Che cos’è l’arte concettuale?

Negli anni 60 del ‘900 l’arte cambia forma, anzi la elimina del tutto. Nasce l’arte concettuale, secondo cui ciò che fa l’opera non è l’opera in sé, ma il concetto che vuole esprimere l’artista. Per questo non viene dato peso all’estetica e alla bellezza visiva dell’opera. Cambia anche la figura dell’artista, che non è più un abile pittore e scultore, ma un abile pensatore.

One and three Chairs

Joseph Kosuth
Tra i più grandi esponenti dell’arte concettuale va sicuramente citato Joseph Kosuth, artista statunitense ancora oggi in attività. La sua opera più famosa è certamente “One and three Chairs”, la quale mette davanti all’osservatore una sedia vera e propria, la riproduzione grafica della sedia e la definizione della parola “sedia” sul vocabolario.

Che concetto esprime l’opera?
Il concetto che quest’opera vuole comunicare rimanda alla filosofia di Platone, secondo cui l’idea è la perfezione, e in questo caso la definizione di sedia rappresenterebbe l’idea. Poi affianco c’è la sedia in sé, che è una copia dell’idea e quindi non è perfetta, e infine c’è la riproduzione grafica della sedia, che sarebbe una copia della copia e dunque ancora più imperfetta.

Michelangelo
Anche se questo tipo di arte era già stato sperimentato ben 400 anni prima, da uno dei Maestri dell’arte: Michelangelo Buonarroti.

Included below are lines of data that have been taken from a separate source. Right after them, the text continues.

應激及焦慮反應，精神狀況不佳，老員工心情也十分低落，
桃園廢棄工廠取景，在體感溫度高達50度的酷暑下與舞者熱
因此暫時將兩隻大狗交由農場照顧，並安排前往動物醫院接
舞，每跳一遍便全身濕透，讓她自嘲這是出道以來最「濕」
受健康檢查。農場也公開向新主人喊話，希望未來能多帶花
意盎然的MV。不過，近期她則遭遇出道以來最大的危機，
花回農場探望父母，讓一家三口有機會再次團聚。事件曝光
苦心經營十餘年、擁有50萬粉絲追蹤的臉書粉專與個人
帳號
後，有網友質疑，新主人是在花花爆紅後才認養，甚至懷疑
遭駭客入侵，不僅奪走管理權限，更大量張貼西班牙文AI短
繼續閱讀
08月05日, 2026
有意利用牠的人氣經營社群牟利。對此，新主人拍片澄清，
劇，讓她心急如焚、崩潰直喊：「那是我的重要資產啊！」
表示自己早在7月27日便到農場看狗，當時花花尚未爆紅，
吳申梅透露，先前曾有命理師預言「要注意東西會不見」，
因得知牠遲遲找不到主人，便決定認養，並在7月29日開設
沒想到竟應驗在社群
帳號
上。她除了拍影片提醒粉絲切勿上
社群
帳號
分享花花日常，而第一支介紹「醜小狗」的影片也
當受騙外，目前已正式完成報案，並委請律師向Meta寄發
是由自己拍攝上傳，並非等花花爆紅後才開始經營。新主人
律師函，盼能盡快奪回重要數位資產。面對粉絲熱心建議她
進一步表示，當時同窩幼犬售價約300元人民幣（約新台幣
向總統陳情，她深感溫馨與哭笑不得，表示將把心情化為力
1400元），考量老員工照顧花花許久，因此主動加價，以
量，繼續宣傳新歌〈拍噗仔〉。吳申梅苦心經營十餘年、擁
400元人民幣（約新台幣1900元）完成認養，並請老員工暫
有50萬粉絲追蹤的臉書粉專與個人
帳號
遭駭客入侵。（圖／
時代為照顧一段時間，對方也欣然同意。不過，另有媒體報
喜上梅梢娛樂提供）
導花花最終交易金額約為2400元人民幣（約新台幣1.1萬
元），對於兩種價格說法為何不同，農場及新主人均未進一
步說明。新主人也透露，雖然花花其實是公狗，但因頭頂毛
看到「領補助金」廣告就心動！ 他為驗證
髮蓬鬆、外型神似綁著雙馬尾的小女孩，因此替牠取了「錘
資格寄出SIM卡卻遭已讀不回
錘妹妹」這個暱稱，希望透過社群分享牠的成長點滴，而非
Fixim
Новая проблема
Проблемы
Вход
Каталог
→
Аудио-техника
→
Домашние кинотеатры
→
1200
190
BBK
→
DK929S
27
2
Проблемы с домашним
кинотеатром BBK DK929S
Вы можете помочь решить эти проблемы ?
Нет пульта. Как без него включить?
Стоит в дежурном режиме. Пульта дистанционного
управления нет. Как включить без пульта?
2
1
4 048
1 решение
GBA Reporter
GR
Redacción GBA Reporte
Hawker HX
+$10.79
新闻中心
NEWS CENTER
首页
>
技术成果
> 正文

Secondo Michelangelo, rappresentare un corpo, quindi la bellezza esteriore in modo eccelso, portava l’artista a rappresentare anche la bellezza spirituale dell’opera. Infatti ciò che contraddistingue Michelangelo è proprio la bellezza dei corpi rappresentati, basti vedere il “David” in scultura o “Il Giudizio Universale” in pittura.

Atlante

Bellezza spirituale
Negli ultimi anni di vita, Michelangelo cambia completamente opinione; inizia a pensare che in realtà la bellezza esteriore distolga l’uomo dalla spiritualità, e proprio per questo motivo considera dannata la propria anima. Ciò lo possiamo notare nelle sue opere non finite, come ad esempio il prigioniero “Atlante” o la “Pietà Rondanini”, in cui Michelangelo, da vero concettualista, non cura l’aspetto fisico dell’opera ma si occupa di quello concettuale. Ad esempio, Atlante incastrato nella pietra dà una sensazione di prigionia e di assenza di libertà.

I non finiti di Michelangelo fanno capire la sua immensità e come sia riuscito ad anticipare la storia dell’arte di ben 400 anni rimanendo sempre attuale.